◆ Your task ◆
Transcribe every line of the material below verbatim, preserving its order and wording.

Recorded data
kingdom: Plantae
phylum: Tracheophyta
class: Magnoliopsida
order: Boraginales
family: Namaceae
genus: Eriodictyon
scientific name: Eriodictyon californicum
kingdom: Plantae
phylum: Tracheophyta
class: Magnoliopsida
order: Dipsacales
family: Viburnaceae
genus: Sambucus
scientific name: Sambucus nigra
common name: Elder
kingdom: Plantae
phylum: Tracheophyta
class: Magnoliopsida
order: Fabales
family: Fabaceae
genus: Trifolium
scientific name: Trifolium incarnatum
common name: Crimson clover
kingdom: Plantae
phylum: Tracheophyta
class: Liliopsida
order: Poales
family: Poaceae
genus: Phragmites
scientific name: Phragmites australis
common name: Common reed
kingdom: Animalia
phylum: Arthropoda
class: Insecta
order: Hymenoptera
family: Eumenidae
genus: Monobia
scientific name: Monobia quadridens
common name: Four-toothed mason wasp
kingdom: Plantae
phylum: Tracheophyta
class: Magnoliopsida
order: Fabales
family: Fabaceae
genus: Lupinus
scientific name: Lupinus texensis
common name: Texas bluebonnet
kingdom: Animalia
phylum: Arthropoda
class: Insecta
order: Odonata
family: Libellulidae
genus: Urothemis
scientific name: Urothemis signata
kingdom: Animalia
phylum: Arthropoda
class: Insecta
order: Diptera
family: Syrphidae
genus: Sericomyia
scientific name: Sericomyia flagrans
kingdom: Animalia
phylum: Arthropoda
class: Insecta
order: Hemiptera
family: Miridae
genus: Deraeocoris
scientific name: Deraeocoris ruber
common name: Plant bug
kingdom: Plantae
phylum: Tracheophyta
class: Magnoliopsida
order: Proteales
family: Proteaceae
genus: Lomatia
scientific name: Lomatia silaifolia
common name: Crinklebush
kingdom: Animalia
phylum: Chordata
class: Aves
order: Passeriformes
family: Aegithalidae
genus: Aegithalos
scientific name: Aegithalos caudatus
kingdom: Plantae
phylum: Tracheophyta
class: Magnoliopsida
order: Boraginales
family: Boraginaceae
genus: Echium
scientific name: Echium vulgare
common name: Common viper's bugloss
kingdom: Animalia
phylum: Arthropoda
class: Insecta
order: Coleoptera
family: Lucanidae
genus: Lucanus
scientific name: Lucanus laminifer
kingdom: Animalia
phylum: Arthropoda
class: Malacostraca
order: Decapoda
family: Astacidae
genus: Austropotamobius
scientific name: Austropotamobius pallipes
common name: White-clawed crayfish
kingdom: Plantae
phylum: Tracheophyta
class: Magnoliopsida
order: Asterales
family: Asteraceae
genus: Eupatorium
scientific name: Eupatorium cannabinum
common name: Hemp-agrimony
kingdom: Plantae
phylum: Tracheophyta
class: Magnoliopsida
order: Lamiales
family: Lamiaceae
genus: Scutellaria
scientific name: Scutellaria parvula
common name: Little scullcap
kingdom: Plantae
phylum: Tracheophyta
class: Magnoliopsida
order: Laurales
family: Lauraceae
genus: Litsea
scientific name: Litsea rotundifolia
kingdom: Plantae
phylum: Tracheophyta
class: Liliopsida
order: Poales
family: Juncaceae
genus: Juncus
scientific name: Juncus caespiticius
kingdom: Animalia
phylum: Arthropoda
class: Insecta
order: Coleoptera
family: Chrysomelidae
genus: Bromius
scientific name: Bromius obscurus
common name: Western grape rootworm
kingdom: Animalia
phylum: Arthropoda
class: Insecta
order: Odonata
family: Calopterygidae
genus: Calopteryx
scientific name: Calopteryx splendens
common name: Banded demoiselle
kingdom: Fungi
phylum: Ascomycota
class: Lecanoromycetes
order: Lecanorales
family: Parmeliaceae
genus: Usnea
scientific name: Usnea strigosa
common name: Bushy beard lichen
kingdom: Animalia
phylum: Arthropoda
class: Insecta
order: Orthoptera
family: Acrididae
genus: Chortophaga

◆ Answer to this problem ◆
kingdom: Plantae
phylum: Tracheophyta
class: Magnoliopsida
order: Boraginales
family: Namaceae
genus: Eriodictyon
scientific name: Eriodictyon californicum
kingdom: Plantae
phylum: Tracheophyta
class: Magnoliopsida
order: Dipsacales
family: Viburnaceae
genus: Sambucus
scientific name: Sambucus nigra
common name: Elder
kingdom: Plantae
phylum: Tracheophyta
class: Magnoliopsida
order: Fabales
family: Fabaceae
genus: Trifolium
scientific name: Trifolium incarnatum
common name: Crimson clover
kingdom: Plantae
phylum: Tracheophyta
class: Liliopsida
order: Poales
family: Poaceae
genus: Phragmites
scientific name: Phragmites australis
common name: Common reed
kingdom: Animalia
phylum: Arthropoda
class: Insecta
order: Hymenoptera
family: Eumenidae
genus: Monobia
scientific name: Monobia quadridens
common name: Four-toothed mason wasp
kingdom: Plantae
phylum: Tracheophyta
class: Magnoliopsida
order: Fabales
family: Fabaceae
genus: Lupinus
scientific name: Lupinus texensis
common name: Texas bluebonnet
kingdom: Animalia
phylum: Arthropoda
class: Insecta
order: Odonata
family: Libellulidae
genus: Urothemis
scientific name: Urothemis signata
kingdom: Animalia
phylum: Arthropoda
class: Insecta
order: Diptera
family: Syrphidae
genus: Sericomyia
scientific name: Sericomyia flagrans
kingdom: Animalia
phylum: Arthropoda
class: Insecta
order: Hemiptera
family: Miridae
genus: Deraeocoris
scientific name: Deraeocoris ruber
common name: Plant bug
kingdom: Plantae
phylum: Tracheophyta
class: Magnoliopsida
order: Proteales
family: Proteaceae
genus: Lomatia
scientific name: Lomatia silaifolia
common name: Crinklebush
kingdom: Animalia
phylum: Chordata
class: Aves
order: Passeriformes
family: Aegithalidae
genus: Aegithalos
scientific name: Aegithalos caudatus
kingdom: Plantae
phylum: Tracheophyta
class: Magnoliopsida
order: Boraginales
family: Boraginaceae
genus: Echium
scientific name: Echium vulgare
common name: Common viper's bugloss
kingdom: Animalia
phylum: Arthropoda
class: Insecta
order: Coleoptera
family: Lucanidae
genus: Lucanus
scientific name: Lucanus laminifer
kingdom: Animalia
phylum: Arthropoda
class: Malacostraca
order: Decapoda
family: Astacidae
genus: Austropotamobius
scientific name: Austropotamobius pallipes
common name: White-clawed crayfish
kingdom: Plantae
phylum: Tracheophyta
class: Magnoliopsida
order: Asterales
family: Asteraceae
genus: Eupatorium
scientific name: Eupatorium cannabinum
common name: Hemp-agrimony
kingdom: Plantae
phylum: Tracheophyta
class: Magnoliopsida
order: Lamiales
family: Lamiaceae
genus: Scutellaria
scientific name: Scutellaria parvula
common name: Little scullcap
kingdom: Plantae
phylum: Tracheophyta
class: Magnoliopsida
order: Laurales
family: Lauraceae
genus: Litsea
scientific name: Litsea rotundifolia
kingdom: Plantae
phylum: Tracheophyta
class: Liliopsida
order: Poales
family: Juncaceae
genus: Juncus
scientific name: Juncus caespiticius
kingdom: Animalia
phylum: Arthropoda
class: Insecta
order: Coleoptera
family: Chrysomelidae
genus: Bromius
scientific name: Bromius obscurus
common name: Western grape rootworm
kingdom: Animalia
phylum: Arthropoda
class: Insecta
order: Odonata
family: Calopterygidae
genus: Calopteryx
scientific name: Calopteryx splendens
common name: Banded demoiselle
kingdom: Fungi
phylum: Ascomycota
class: Lecanoromycetes
order: Lecanorales
family: Parmeliaceae
genus: Usnea
scientific name: Usnea strigosa
common name: Bushy beard lichen
kingdom: Animalia
phylum: Arthropoda
class: Insecta
order: Orthoptera
family: Acrididae
genus: Chortophaga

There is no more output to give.